Kebijakan ini mengatur batas maksimal konsumsi BBM bagi kendaraan, khususnya roda empat, sesuai dengan Keputusan Kepala Badan Pengatur Hilir Minyak dan Gas Bumi (BPH Migas) Nomor 024/KOM/BPH.DBBM/2026 yang ditetapkan pada 30 Maret 2026.

Anggota Komite BPH Migas, Fathul Nugroho tidak membantah surat keputusan tersebut, hanya saja pihaknya belum memberikan penjelasan rinci.

Ia mengatakan pengumuman resmi dari Pemerintah akan dikeluarkan siang ini, Selasa (31/3/2026) atau besok.

Sementara itu, Direktur Jenderal Minyak dan Gas Bumi Kementerian ESDM, Laode Sulaeman dan Corporate Secretary Pertamina Patra Niaga, Roberth MV Dumatubun belum merespons pertanyaan yang dikirimkan lewat nomor selulernya.

Dalam beleid SK BPH Migas tersebut, dijelaskan bahwa pemerintah menugaskan PT Pertamina (Persero) untuk mengendalikan penyaluran BBM subsidi kepada masyarakat, di antaranya adalah dengan menetapkan batas harian pembelian BBM per kendaraan.

Untuk Pertalite, kendaraan roda empat, baik milik pribadi maupun angkutan umum, hanya diperbolehkan mengisi maksimal 50 liter per hari.

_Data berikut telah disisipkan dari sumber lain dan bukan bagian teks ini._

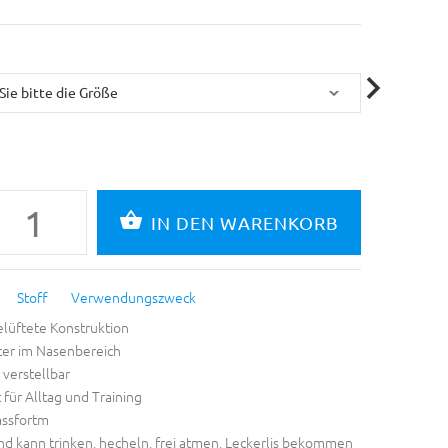
Stoff
Verwendungszweck
elüftete Konstruktion
ter im Nasenbereich
 verstellbar
 für Alltag und Training
assfortm
d kann trinken, hecheln, frei atmen, Leckerlis bekommen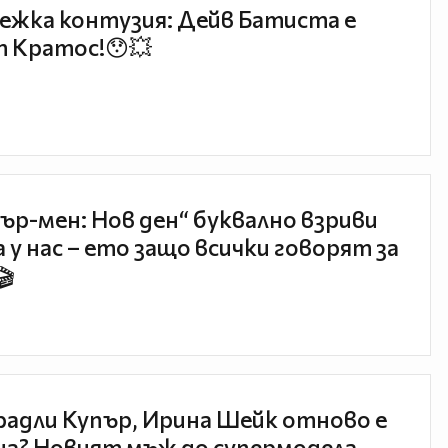
ежка контузия: Дейв Батиста е
 Кратос!😯💥
ър-мен: Нов ден“ буквално взриви
 у нас – ето защо всички говорят за
🎬
радли Купър, Ирина Шейк отново е
а? Новият мъж до супермодела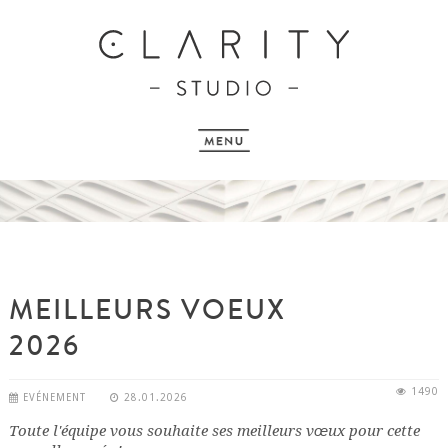
MEILLEURS VOEUX
2026
1490
EVÉNEMENT
28.01.2026
Toute l'équipe vous souhaite ses meilleurs vœux pour cette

Ketentuan ini juga berlaku bagi kendaraan layanan publik seperti ambulans, mobil jenazah, dan mobil pemadam kebakaran.

Sementara itu, pembatasan Solar dibedakan berdasarkan jenis kendaraan.

Kendaraan roda empat dibatasi hingga 50 liter per hari, sedangkan angkutan umum roda empat diperbolehkan hingga 80 liter per hari.

Untuk kendaraan roda enam atau lebih, batas maksimalnya mencapai 200 liter per hari.